There was no suggestion that Vanier had had inappropriate relationships with people with intellectual disabilities.

Vanier founded the first L’Arche community in Trosly, France, in 1964, sharing a home with two men with learning disabilities. He wrote more than 30 books and received several honours, including the Templeton Prize (News, 13 March 2015). On his death, the Archbishop of Canterbury said that he had “lived the gospel in such a beautiful way that few who met him could fail to be caught up in it”, and praised his “luminous goodness”.

In a letter accompanying the summary report, the leaders of L’Arche International, Stephan Posner and Stacy Cates Carney, wrote to the L’Arche Federation: “We are shocked by these discoveries and unreservedly condemn these actions, which are in total contradiction with the values Jean Vanier otherwise stood for. They are incompatible with the basic rules of respect and dignity of persons, and contrary to the fundamental principles on which L’Arche is based. . .

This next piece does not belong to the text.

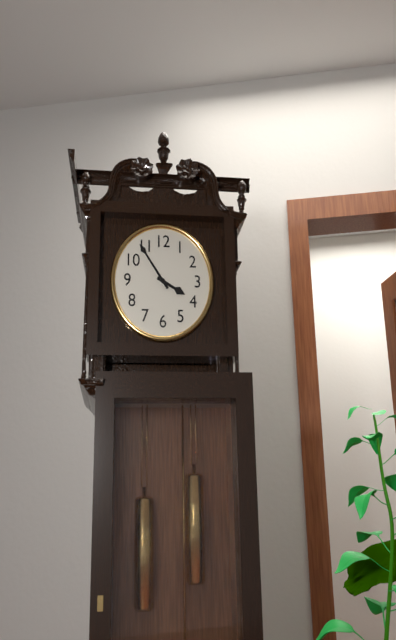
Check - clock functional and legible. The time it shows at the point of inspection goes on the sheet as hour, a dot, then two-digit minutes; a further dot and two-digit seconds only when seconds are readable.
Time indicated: 3.54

“While the considerable good he did throughout his life is not in question, we will nevertheless have to mourn a certain image we may have had of Jean and of the origins of L’Arche. . .”

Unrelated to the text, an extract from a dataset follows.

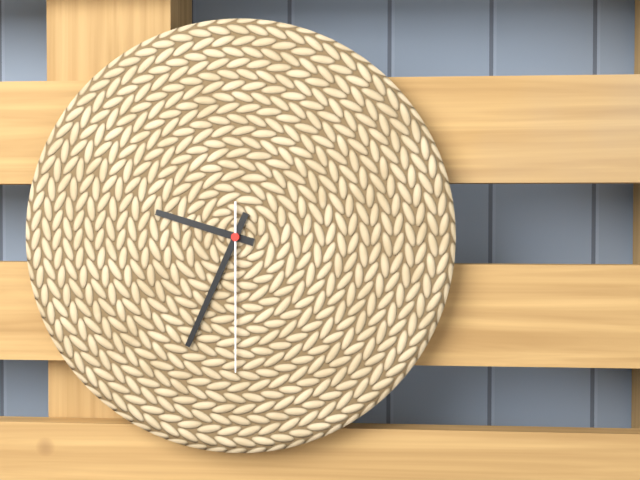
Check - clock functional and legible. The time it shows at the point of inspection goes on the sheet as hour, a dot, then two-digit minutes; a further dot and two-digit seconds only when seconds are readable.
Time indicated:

One of the remits of the inquiry was to explore “the environment surrounding” Fr Thomas Philippe, a Dominican priest who died in 1993 and was found in 2015 to have abused adult women, without disabilities, while he was in L’Arche, Trosly, in France, and exercising his ministry as a priest. Vanier had consistently asserted his ignorance of this abuse, but the inquiry found that he had known, as early as 1950, “of many of the significant reasons for the 1956 canonical trial and the condemnation by the Catholic Church of Father Thomas Philippe because of his theories that were described as ‘false mysticism’ and of the sexual practices that derived from these theories”.

It also found that Vanier’s actions towards the six women were “indicative of a deep psychological and spiritual hold . . . and reveal his own adoption of some of Father Thomas Philippe’s deviant theories and practices which he continued over a very long period of time.”

Allegations about Vanier were first made in 2016. The report says that its conclusions are based on a “balance of probabilities” and not the standard of proof “beyond any doubt”. The women include vowed celibates. For some, the relationships with Vanier — which included “everything but intercourse” — were “experienced as coercive and nonconsensual in nature”.

One said: “I was like frozen, I realised that Jean Vanier was adored by hundreds of people, like a living saint.” Another woman said that he had told her: “This is not us, this is Mary and Jesus. You are chosen, you are special, this is secret.”

On Sunday, Dr Irene Tuffrey-Wijne, a Dutch nurse and member of L’Arche who joined the community in London at the age of 21, and went on to specialise in the palliative care of people with learning disabilities, wrote about how L’Arche had told its members the news. In London, they had followed the model used by L’Arche to break the news of a death, gathering immediately and not excluding anyone.

“I looked around the room — we all did — and we knew exactly what our community leader meant when she said: ‘This is community. I LOVE this community!’” she wrote on her blog. The response of a man with learning disabilities, which had included asking after the welfare of a long-term assistant, had shown “yet again, that we do not just support people with disabilities: we all support each other”.

“The only thing, is to be utterly open and transparent,” she wrote. “To look at painful dark things, examine them, expose them. I am relieved and impressed with L’Arche, nationally and internationally, for its determination to do this. . .

“When I first heard the news, I despaired. But I looked around at all these people yesterday, who had gathered at the drop of a hat, and I have real hope there is a future for our communities.”